Thursday, July 16, 2009

Harris County trails only LA and NYC for largest daily jail population

A quarter of the Harris County budget goes to fund law enforcement, with over $750,000 spent every day on inmates at the Harris County Jail, according to a report in Forbes. Harris County has the third largest daily jail population - trailing only Los Angeles County and New York City.
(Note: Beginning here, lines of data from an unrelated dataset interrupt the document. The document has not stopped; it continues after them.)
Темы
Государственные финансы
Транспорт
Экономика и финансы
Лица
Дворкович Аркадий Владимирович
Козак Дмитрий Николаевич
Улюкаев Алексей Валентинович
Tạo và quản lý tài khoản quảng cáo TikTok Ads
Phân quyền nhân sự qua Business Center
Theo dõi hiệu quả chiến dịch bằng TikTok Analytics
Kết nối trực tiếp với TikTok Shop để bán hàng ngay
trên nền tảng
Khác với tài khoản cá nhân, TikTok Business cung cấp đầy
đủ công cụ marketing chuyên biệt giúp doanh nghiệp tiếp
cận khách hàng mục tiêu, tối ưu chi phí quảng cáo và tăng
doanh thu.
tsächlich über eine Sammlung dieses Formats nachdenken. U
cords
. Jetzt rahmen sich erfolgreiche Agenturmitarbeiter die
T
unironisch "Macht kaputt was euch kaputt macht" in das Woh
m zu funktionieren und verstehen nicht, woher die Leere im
Over a three-year stretch the number of inmates increased more than 21%.
"Many people are in jail because they are too poor to post bail. If you have a first-class pretrial program, a county is often in a better position because they can carefully analyze the individual, can figure out better what needs to be done." -- Donald Murray, senior legislative director, National Association of Counties
According to John Dyess, chief administrative officer for the Harris County Sheriff's Office, the county spends some $200 million a year for detention, money that could be spent in more productive ways.
"This really wasn't built for this. I don't know if we can build our way out of where we are today." - John Dyess
The Justice Policy Institute estimates that almost two-thirds of the nation's jail population are awaiting trial. And why are they waiting behind bars? Because almost four out of every five inmates made less than $2,000 a month prior to being arrested.

Between 1986 and 2005, the number of arrests for violent crimes increased 25% but the number of arrests for possession of illegal drugs increased 150%.

The numbers are appalling. The wholesale eviseration of the Eigth Amendement's prohibition against unreasonable bail is unconscionable. The only purpose of bail is to insure the accused's appearance in court. It is not meant to be a tool of punishment. We often forget that these men and women held in jail awaiting trial haven't been convicted of anything. They are innocent unless the state proves them guilty beyond all reasonable doubt.

2 comments:

Shazza said...

I job-shadowed a PD last April and was able to watch an individual's arraignment and was appalled at the ferocity of the bail amount. Wasn't about 8th Amendment at all, it boiled down to a DA scoring brownie points. Truthfully it angered me.

Houston DWI Attorney Paul B. Kennedy, said...

Thank you for your comment.

In both Harris and Galveston Counties, the courts use a bond schedule to set bond. While using a bond schedule as a guideline is good practice, blind adherence to a bond schedule is inherently unjust.

While the bond schedule takes into account the severity of an alleged offense and the accused's criminal history -- it doesn't take into account the accused's ability to raise funds.